**What you have to do:** Output exactly the lines spanning from the line containing "Liberation Mono, monospace;" to the last line of the entries, inclusive.

[Front-end code edit data]
┄┄┄┄┄┄

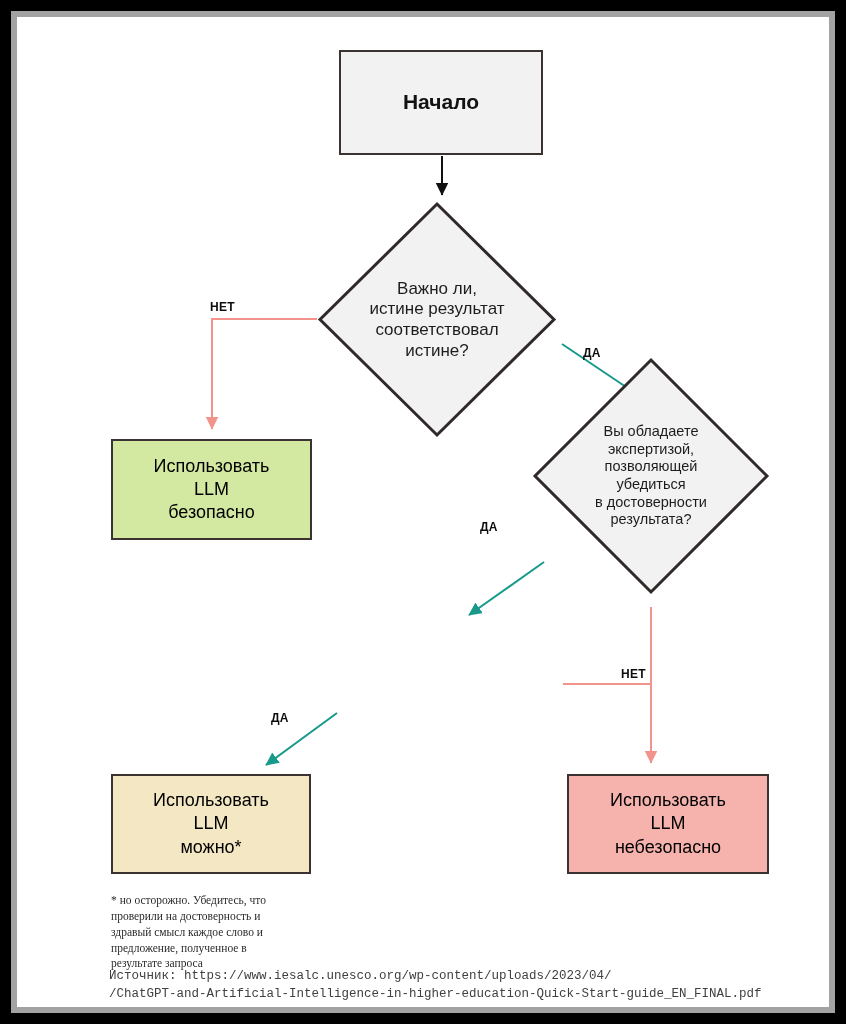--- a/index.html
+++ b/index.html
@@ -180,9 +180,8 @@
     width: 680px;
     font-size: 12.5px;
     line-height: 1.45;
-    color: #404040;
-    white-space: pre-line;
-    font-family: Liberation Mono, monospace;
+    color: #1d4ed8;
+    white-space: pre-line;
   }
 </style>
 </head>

┄┄┄┄┄┄

**Answer to this exercise:**
-    font-family: Liberation Mono, monospace;
+    color: #1d4ed8;
+    white-space: pre-line;
   }
 </style>
 </head>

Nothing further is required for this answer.